TASK ITEM –
Return the records in full, exactly as given.
#### STORED DATA ####
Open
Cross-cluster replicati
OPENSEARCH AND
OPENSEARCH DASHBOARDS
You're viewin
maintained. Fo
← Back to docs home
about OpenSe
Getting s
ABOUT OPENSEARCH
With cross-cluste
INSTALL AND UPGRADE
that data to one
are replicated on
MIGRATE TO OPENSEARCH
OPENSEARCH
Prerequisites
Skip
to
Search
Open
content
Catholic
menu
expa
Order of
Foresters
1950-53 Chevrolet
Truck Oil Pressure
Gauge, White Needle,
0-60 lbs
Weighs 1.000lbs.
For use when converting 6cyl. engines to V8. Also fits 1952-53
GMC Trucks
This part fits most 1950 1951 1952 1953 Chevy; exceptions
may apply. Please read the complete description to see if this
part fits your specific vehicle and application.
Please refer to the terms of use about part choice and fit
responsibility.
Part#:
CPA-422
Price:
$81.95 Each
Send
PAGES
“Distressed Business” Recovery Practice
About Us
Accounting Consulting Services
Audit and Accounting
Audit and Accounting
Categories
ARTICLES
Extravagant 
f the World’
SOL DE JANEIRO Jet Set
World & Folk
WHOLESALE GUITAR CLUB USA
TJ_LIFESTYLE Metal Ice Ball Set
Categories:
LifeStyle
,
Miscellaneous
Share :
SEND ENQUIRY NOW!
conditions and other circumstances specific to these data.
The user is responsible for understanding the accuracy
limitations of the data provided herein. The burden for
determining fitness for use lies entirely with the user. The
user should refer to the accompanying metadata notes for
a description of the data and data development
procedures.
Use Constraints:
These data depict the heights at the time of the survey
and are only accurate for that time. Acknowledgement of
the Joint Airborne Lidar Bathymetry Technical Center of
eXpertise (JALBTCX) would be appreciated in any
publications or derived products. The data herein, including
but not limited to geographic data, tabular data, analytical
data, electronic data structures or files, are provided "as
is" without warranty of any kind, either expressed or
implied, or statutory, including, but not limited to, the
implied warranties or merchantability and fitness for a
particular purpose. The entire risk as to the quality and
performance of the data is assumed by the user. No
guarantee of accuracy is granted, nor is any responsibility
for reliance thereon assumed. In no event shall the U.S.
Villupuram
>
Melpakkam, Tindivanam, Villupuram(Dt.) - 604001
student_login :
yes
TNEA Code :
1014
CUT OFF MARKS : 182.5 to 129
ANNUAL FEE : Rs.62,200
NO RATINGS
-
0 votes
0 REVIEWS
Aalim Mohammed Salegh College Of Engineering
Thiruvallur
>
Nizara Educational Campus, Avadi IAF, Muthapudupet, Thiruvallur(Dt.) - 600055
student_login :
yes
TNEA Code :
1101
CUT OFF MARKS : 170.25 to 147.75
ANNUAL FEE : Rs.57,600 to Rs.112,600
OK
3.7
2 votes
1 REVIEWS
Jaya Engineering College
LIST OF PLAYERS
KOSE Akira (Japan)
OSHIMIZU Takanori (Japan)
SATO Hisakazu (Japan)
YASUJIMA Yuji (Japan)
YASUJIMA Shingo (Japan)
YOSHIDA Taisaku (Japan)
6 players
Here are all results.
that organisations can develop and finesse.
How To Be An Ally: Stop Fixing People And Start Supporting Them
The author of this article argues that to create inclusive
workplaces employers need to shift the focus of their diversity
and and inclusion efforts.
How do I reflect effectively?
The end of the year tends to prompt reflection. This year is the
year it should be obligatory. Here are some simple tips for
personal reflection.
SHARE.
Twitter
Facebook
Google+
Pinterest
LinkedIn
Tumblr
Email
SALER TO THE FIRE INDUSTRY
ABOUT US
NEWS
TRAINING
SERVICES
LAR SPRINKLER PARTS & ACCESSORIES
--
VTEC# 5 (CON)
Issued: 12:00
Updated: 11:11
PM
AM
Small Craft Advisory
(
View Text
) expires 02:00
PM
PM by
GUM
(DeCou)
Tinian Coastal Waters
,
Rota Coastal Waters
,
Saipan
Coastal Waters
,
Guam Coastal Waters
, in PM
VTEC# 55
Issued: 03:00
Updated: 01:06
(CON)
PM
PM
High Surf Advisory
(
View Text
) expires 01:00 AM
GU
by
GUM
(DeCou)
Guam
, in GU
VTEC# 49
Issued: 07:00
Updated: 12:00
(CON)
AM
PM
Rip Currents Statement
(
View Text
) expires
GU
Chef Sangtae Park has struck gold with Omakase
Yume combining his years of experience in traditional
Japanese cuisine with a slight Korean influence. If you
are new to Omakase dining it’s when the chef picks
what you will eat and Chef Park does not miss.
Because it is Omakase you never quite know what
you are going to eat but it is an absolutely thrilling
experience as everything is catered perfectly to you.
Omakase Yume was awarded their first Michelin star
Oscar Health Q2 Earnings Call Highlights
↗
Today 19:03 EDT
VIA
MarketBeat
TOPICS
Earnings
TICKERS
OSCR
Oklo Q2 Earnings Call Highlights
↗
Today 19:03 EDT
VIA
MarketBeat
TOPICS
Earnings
####
EXERCISE SOLUTION –
Open
Cross-cluster replicati
OPENSEARCH AND
OPENSEARCH DASHBOARDS
You're viewin
maintained. Fo
← Back to docs home
about OpenSe
Getting s
ABOUT OPENSEARCH
With cross-cluste
INSTALL AND UPGRADE
that data to one
are replicated on
MIGRATE TO OPENSEARCH
OPENSEARCH
Prerequisites
Skip
to
Search
Open
content
Catholic
menu
expa
Order of
Foresters
1950-53 Chevrolet
Truck Oil Pressure
Gauge, White Needle,
0-60 lbs
Weighs 1.000lbs.
For use when converting 6cyl. engines to V8. Also fits 1952-53
GMC Trucks
This part fits most 1950 1951 1952 1953 Chevy; exceptions
may apply. Please read the complete description to see if this
part fits your specific vehicle and application.
Please refer to the terms of use about part choice and fit
responsibility.
Part#:
CPA-422
Price:
$81.95 Each
Send
PAGES
“Distressed Business” Recovery Practice
About Us
Accounting Consulting Services
Audit and Accounting
Audit and Accounting
Categories
ARTICLES
Extravagant 
f the World’
SOL DE JANEIRO Jet Set
World & Folk
WHOLESALE GUITAR CLUB USA
TJ_LIFESTYLE Metal Ice Ball Set
Categories:
LifeStyle
,
Miscellaneous
Share :
SEND ENQUIRY NOW!
conditions and other circumstances specific to these data.
The user is responsible for understanding the accuracy
limitations of the data provided herein. The burden for
determining fitness for use lies entirely with the user. The
user should refer to the accompanying metadata notes for
a description of the data and data development
procedures.
Use Constraints:
These data depict the heights at the time of the survey
and are only accurate for that time. Acknowledgement of
the Joint Airborne Lidar Bathymetry Technical Center of
eXpertise (JALBTCX) would be appreciated in any
publications or derived products. The data herein, including
but not limited to geographic data, tabular data, analytical
data, electronic data structures or files, are provided "as
is" without warranty of any kind, either expressed or
implied, or statutory, including, but not limited to, the
implied warranties or merchantability and fitness for a
particular purpose. The entire risk as to the quality and
performance of the data is assumed by the user. No
guarantee of accuracy is granted, nor is any responsibility
for reliance thereon assumed. In no event shall the U.S.
Villupuram
>
Melpakkam, Tindivanam, Villupuram(Dt.) - 604001
student_login :
yes
TNEA Code :
1014
CUT OFF MARKS : 182.5 to 129
ANNUAL FEE : Rs.62,200
NO RATINGS
-
0 votes
0 REVIEWS
Aalim Mohammed Salegh College Of Engineering
Thiruvallur
>
Nizara Educational Campus, Avadi IAF, Muthapudupet, Thiruvallur(Dt.) - 600055
student_login :
yes
TNEA Code :
1101
CUT OFF MARKS : 170.25 to 147.75
ANNUAL FEE : Rs.57,600 to Rs.112,600
OK
3.7
2 votes
1 REVIEWS
Jaya Engineering College
LIST OF PLAYERS
KOSE Akira (Japan)
OSHIMIZU Takanori (Japan)
SATO Hisakazu (Japan)
YASUJIMA Yuji (Japan)
YASUJIMA Shingo (Japan)
YOSHIDA Taisaku (Japan)
6 players
Here are all results.
that organisations can develop and finesse.
How To Be An Ally: Stop Fixing People And Start Supporting Them
The author of this article argues that to create inclusive
workplaces employers need to shift the focus of their diversity
and and inclusion efforts.
How do I reflect effectively?
The end of the year tends to prompt reflection. This year is the
year it should be obligatory. Here are some simple tips for
personal reflection.
SHARE.
Twitter
Facebook
Google+
Pinterest
LinkedIn
Tumblr
Email
SALER TO THE FIRE INDUSTRY
ABOUT US
NEWS
TRAINING
SERVICES
LAR SPRINKLER PARTS & ACCESSORIES
--
VTEC# 5 (CON)
Issued: 12:00
Updated: 11:11
PM
AM
Small Craft Advisory
(
View Text
) expires 02:00
PM
PM by
GUM
(DeCou)
Tinian Coastal Waters
,
Rota Coastal Waters
,
Saipan
Coastal Waters
,
Guam Coastal Waters
, in PM
VTEC# 55
Issued: 03:00
Updated: 01:06
(CON)
PM
PM
High Surf Advisory
(
View Text
) expires 01:00 AM
GU
by
GUM
(DeCou)
Guam
, in GU
VTEC# 49
Issued: 07:00
Updated: 12:00
(CON)
AM
PM
Rip Currents Statement
(
View Text
) expires
GU
Chef Sangtae Park has struck gold with Omakase
Yume combining his years of experience in traditional
Japanese cuisine with a slight Korean influence. If you
are new to Omakase dining it’s when the chef picks
what you will eat and Chef Park does not miss.
Because it is Omakase you never quite know what
you are going to eat but it is an absolutely thrilling
experience as everything is catered perfectly to you.
Omakase Yume was awarded their first Michelin star
Oscar Health Q2 Earnings Call Highlights
↗
Today 19:03 EDT
VIA
MarketBeat
TOPICS
Earnings
TICKERS
OSCR
Oklo Q2 Earnings Call Highlights
↗
Today 19:03 EDT
VIA
MarketBeat
TOPICS
Earnings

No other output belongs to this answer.